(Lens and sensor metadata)
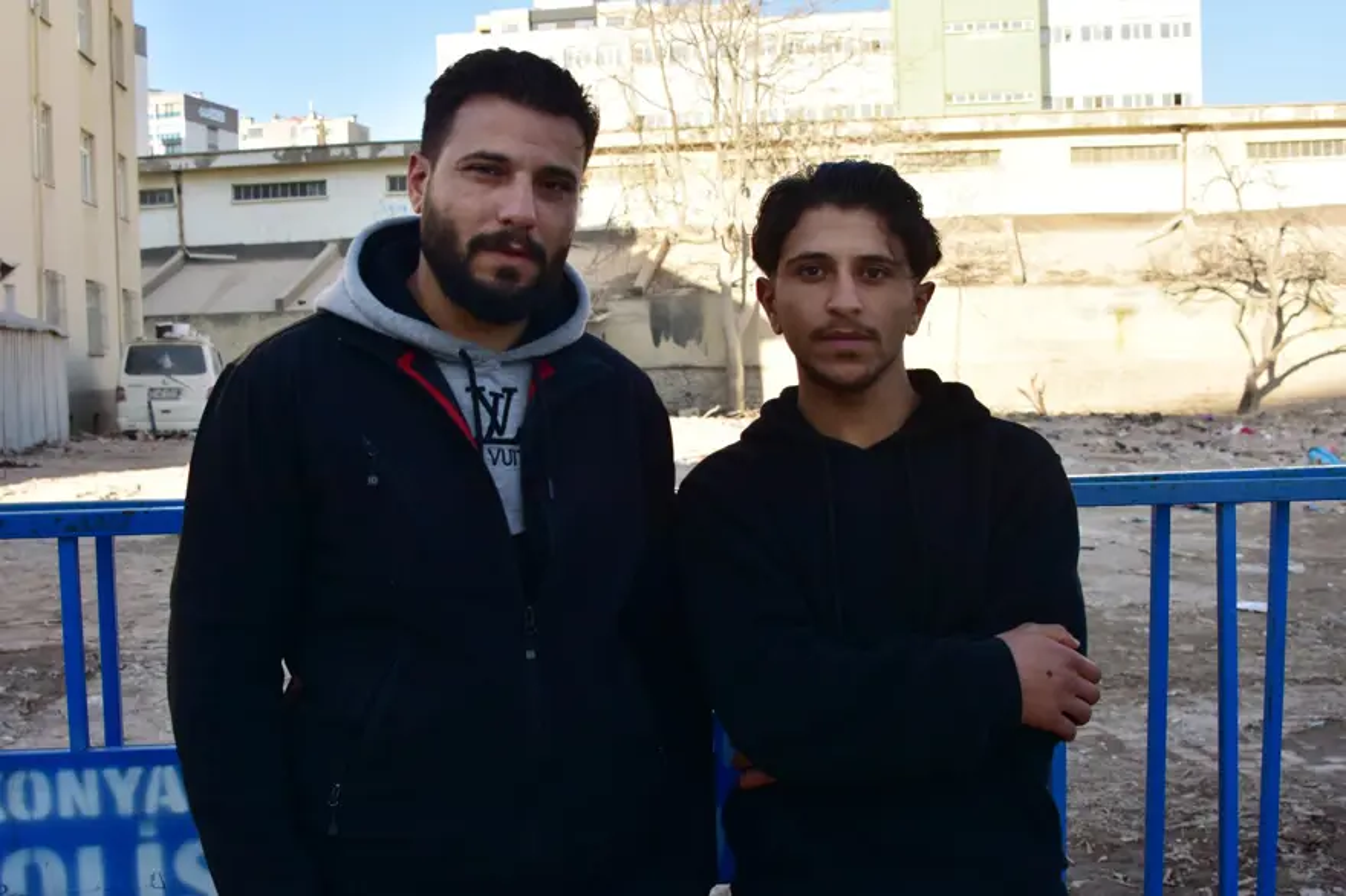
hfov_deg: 46.4
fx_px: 1570
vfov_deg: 31.9
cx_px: 673
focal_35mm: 42
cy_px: 448
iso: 320
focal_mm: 28
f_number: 5.6
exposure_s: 1/800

### EXERCISE AIM:
Give again, word for word, every line from the one holding "fx_px: 1570" to the end of the data.

### ANSWER TO THE EXERCISE:
fx_px: 1570
vfov_deg: 31.9
cx_px: 673
focal_35mm: 42
cy_px: 448
iso: 320
focal_mm: 28
f_number: 5.6
exposure_s: 1/800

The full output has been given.